Brian M. Clancy, PhD
Research Scientist Project Manager
Reactor, Harvard Catalyst
Brian M. Clancy works with the leaders and members of multiple translational research teams to establish the overall project plan, set timelines, and define project deliverables to ensure projects are executed on budget, on schedule, within scope, and with the highest quality. Clancy has a long-standing interest in translating basic science discoveries into medical products. He has extensive experience leading and managing multidisciplinary, cross-functional teams of scientists in discovery research at a global pharmaceutical company. In addition to his extensive background in biomedical research, he has a Project Management Professional (PMP) certificate from the Project Management Institute.
Reactor, Harvard Catalyst
Hardeep Ranu is a project manager for Reactor and is responsible for managing a diverse set of clinical and translational research project teams. Hardeep joined Harvard Catalyst from Harvard T.H. Chan School of Public Health, where she managed the TaqMan genotyping core for 13 years. As the genotyping project manager, Hardeep worked with faculty of Harvard Medical School, Chan School of Public Health, HMS affiliated hospitals, and external institutions to design and develop genotyping projects. Her role as genotyping project manager involved coordinating with two funding entities, the Dana-Farber/Harvard Cancer Center (DF/HCC) and Partners Healthcare|Personalized Medicine as well as working with senior management and faculty from DF/HCC to write and prepare reports for DF/HCC submissions and renewals.

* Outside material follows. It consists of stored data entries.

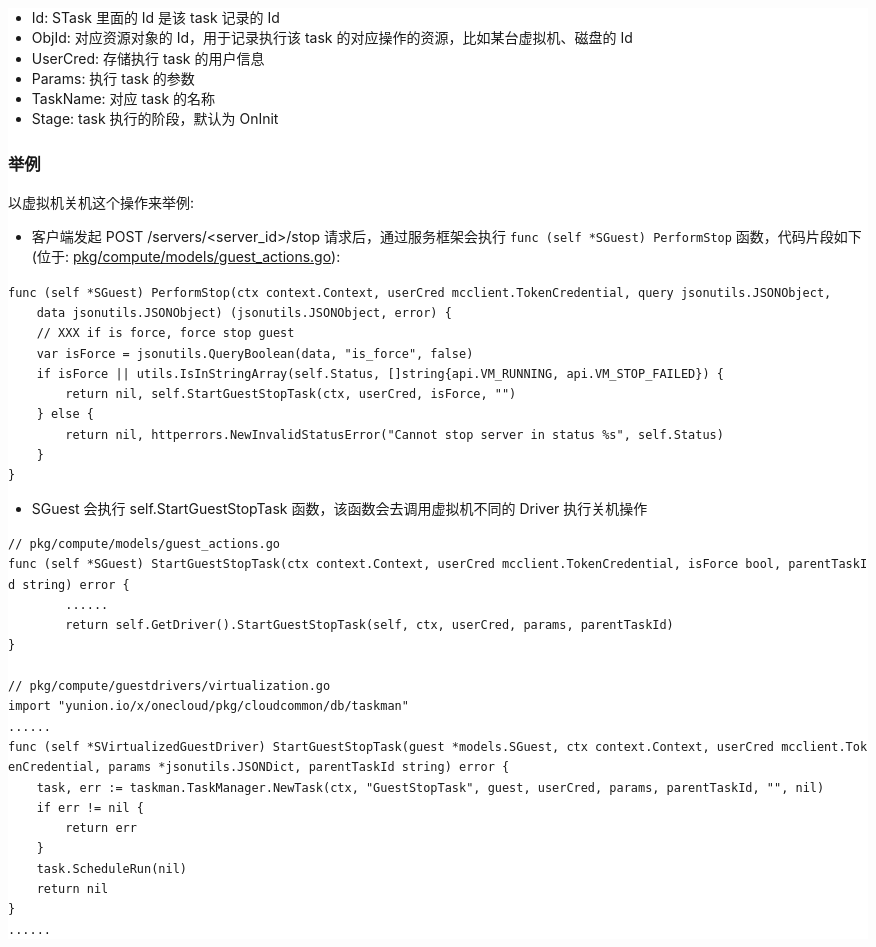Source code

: - Id: STask 里面的 Id 是该 task 记录的 Id
- ObjId: 对应资源对象的 Id，用于记录执行该 task 的对应操作的资源，比如某台虚拟机、磁盘的 Id
- UserCred: 存储执行 task 的用户信息
- Params: 执行 task 的参数
- TaskName: 对应 task 的名称
- Stage: task 执行的阶段，默认为 OnInit

### 举例

以虚拟机关机这个操作来举例:

- 客户端发起 POST /servers/\<server_id\>/stop 请求后，通过服务框架会执行 `func (self *SGuest) PerformStop` 函数，代码片段如下(位于: [pkg/compute/models/guest_actions.go](https://github.com/yunionio/onecloud/blob/2003c44264f1a244f32fd0584e7ce0d23df78705/pkg/compute/models/guest_actions.go#L2357)):

```golang
func (self *SGuest) PerformStop(ctx context.Context, userCred mcclient.TokenCredential, query jsonutils.JSONObject,
	data jsonutils.JSONObject) (jsonutils.JSONObject, error) {
	// XXX if is force, force stop guest
	var isForce = jsonutils.QueryBoolean(data, "is_force", false)
	if isForce || utils.IsInStringArray(self.Status, []string{api.VM_RUNNING, api.VM_STOP_FAILED}) {
		return nil, self.StartGuestStopTask(ctx, userCred, isForce, "")
	} else {
		return nil, httperrors.NewInvalidStatusError("Cannot stop server in status %s", self.Status)
	}
}
```

- SGuest 会执行 self.StartGuestStopTask 函数，该函数会去调用虚拟机不同的 Driver 执行关机操作

```golang
// pkg/compute/models/guest_actions.go
func (self *SGuest) StartGuestStopTask(ctx context.Context, userCred mcclient.TokenCredential, isForce bool, parentTaskId string) error {
		......
		return self.GetDriver().StartGuestStopTask(self, ctx, userCred, params, parentTaskId)
}

// pkg/compute/guestdrivers/virtualization.go
import "yunion.io/x/onecloud/pkg/cloudcommon/db/taskman"
......
func (self *SVirtualizedGuestDriver) StartGuestStopTask(guest *models.SGuest, ctx context.Context, userCred mcclient.TokenCredential, params *jsonutils.JSONDict, parentTaskId string) error {
    task, err := taskman.TaskManager.NewTask(ctx, "GuestStopTask", guest, userCred, params, parentTaskId, "", nil)
    if err != nil {
        return err
    }
    task.ScheduleRun(nil)
    return nil
}
......
```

Hardeep earned her PhD in Biochemistry/Pharmacology at Imperial College School of Medicine, University of London, and completed postdoctoral research at National Heart & Lung Institute, Imperial College of Medicine, London, and Massachusetts General Hospital.
Project and Events Coordinator
Kate McGroarty is the Project and Events Coordinator for all of Harvard Catalyst. In this capacity, she assists the Reactor program with the planning, coordination, and execution of educational events and symposia. Previously she has worked for Loyola University Chicago and project managed the Chicago non-profit scienceFIST, dedicated to bringing after school science programs to at-risk youth. Kate received her bachelor's degree from Northwestern University in Chicago.
Reactor, Harvard Catalyst
Francie Sullivan is the Staff Assistant for both the Reactor and Operations teams at Harvard Catalyst. Previously, she worked in the development team as a Community Ambassador for the United Way of Massachusetts Bay and Merrimack Valley, a national non-profit. Francie is originally from Baltimore, Maryland, and received her bachelor's degree from the College of the Holy Cross in Worcester, Massachusetts.